In 1890, Chee Swee Cheng was appointed as secretary of the Widows and Orphans’ Fund of Singapore and Malacca. Six years later he became a Visiting Justice of Prisons and was a committee member of the Chinese Weekly Entertainment Club of Singapore. Apart from that, he became the Chairman of Ho Hong Bank Ltd, Singapore founded in 1917, and also expanded his business to rubber, coconut and tapioca plantations.

 In 1906, Chee Swee Cheng and his brother Chee Sim Cheng leased the General Spirit and Opium Farms for British North Borneo and Labuan. He was also the principal shareholder in the Straits Industrial Syndicate, Singapore. Chee Swee Cheng also had an ice factory known as Atlas Ice Company, which able to produce five to twenty tons a day. This factory who recognised that the price of ice was expensive and as an outcome of his generous venture, the price of the commodity had been reduced to such an extent that even the poor can afford to buy it. Today the company is still owned by the family, and is run by the Chee members.

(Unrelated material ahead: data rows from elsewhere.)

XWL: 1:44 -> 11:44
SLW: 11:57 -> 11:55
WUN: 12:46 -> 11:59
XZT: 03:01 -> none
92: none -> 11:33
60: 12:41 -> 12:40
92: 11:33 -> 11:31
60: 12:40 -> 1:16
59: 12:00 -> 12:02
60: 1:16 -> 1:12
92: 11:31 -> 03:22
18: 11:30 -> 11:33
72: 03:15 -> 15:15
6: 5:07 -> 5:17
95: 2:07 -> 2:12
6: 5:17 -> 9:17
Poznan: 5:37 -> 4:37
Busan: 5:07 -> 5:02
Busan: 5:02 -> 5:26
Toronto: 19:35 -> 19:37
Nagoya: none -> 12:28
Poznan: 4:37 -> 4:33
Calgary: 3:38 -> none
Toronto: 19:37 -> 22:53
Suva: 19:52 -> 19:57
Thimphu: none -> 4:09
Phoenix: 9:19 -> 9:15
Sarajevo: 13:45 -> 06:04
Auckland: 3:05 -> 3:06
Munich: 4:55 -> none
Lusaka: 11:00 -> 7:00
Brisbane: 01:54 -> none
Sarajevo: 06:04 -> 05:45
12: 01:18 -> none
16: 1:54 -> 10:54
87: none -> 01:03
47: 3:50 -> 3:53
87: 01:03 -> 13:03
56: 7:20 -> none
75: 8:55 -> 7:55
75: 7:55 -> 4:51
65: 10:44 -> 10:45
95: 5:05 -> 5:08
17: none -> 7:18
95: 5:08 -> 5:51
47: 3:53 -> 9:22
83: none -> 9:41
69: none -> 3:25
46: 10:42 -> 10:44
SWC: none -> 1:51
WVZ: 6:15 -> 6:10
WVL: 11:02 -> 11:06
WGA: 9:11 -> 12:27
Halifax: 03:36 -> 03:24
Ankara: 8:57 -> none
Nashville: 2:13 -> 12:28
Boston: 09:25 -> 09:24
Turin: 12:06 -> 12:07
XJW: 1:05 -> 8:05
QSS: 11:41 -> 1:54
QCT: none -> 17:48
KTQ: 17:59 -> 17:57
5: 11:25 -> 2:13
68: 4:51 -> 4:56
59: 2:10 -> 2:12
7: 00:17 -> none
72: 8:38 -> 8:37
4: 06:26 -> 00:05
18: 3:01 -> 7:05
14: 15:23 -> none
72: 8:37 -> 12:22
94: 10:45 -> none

Being a generous philanthropist, he endowed a ward to the Medical Mission Hospital in Malacca, and a sum of $10,000 was donated to build a hall for the Chinese High School in Singapore.

Chee Swee Cheng had been married twice, by his first wife he had one daughter, and through his second wife who was daughter of Lee Keng Leat he had one son. His son, Chee Guan Chiang (3 April 1896 – 29 March 1959) had two sons, Chee Bay Hoon (b. 16 June 1924) and Chee Swee Hoon (b. 24 July 1943; d. 9 May 1972). Chee Swee Cheng's biggest contribution to his family was building the Chee family temple at 117 Heeren Street, Malacca, dedicated to his father, Chee Yam Chuan. Chee Swee Cheng died in 1938. 

Chee Sim Cheng


Chee Sim Cheng was born in 1873 in Malacca to Chee Hoon Bong, and a grandson to Chee Yam Chuan. He was educated at the Malacca High School. In 1905, he was a business partner in the Batam Paya Rumput Rubber Estate with his brother Chee Swee Cheng and brother-in-law, Chan Cheng Siew. The 1000-acre rubber estate was well-maintained under Chee Sim Cheng. and had interest in Opium and Liquor Farm in Malacca, Singapore and Labuan. He married daughter of Chan Kung Swee and had four sons.

Chee Lim Bong


Chee Lim Bong was born in 1849 in Malacca to Chee Yam Chuan, a prominent Chinese family in the Colony who had settled for generations. His family was well-known and highly respected among the Chinese community section in Malacca. At the age of 21, Chee Lim Bong was elected head of the Hokkien community in Malacca. He and Chee Eng Chen were partners in the Malacca Opium and Liquor Farm. Chee Lim Bong had two wives, Lee Seck Loon and Lee Seck Keng, both were daughters of Lee Cheng Yan. Chee Lim Bong was a business partner in the firm Lim Tiang Wah & Co. (Chop Swee Hong). He had one son and two daughters, eldest daughter Chee Siok Goh was married to Lee Chim Teck and the second one Chee Suat Goh was married to Lee Pang Seng son of Lee Choon Guan. Chee Lim Bong died on 18 December 1907.

Chee Kang Cheng


Chee Kang Cheng was born in 1876 in Malacca to Chee Lim Bong. He was educated at the Malacca High School, and at the age of 19, he joined his father’s business. Shortly afterwards, Chee Kang Cheng purchased the Diamond Jubilee Estate and commenced in planting tapioca and rubber, the estate was well-managed. In 1904, Chee Kang Cheng participated in the Agri-Horticultural Show at Kuala Lumpur, its tapioca products secured the first prize. In all his life, Chee Kang Cheng took an active role in the Malacca Chinese welfare, he was a Municipal Commissioner of Malacca, the Vice-President of Chinese Malacca Club and had profound interest in the Malacca Chinese Football and Malacca Union Club, as well as several other clubs and associations. He died on 19 October 1918 at his residence at Cheng Rubber Estate. His second daughter, Chee Lang Eng was married to Tan Eng Seng, eldest son of Tan Soo Ghi in 1929.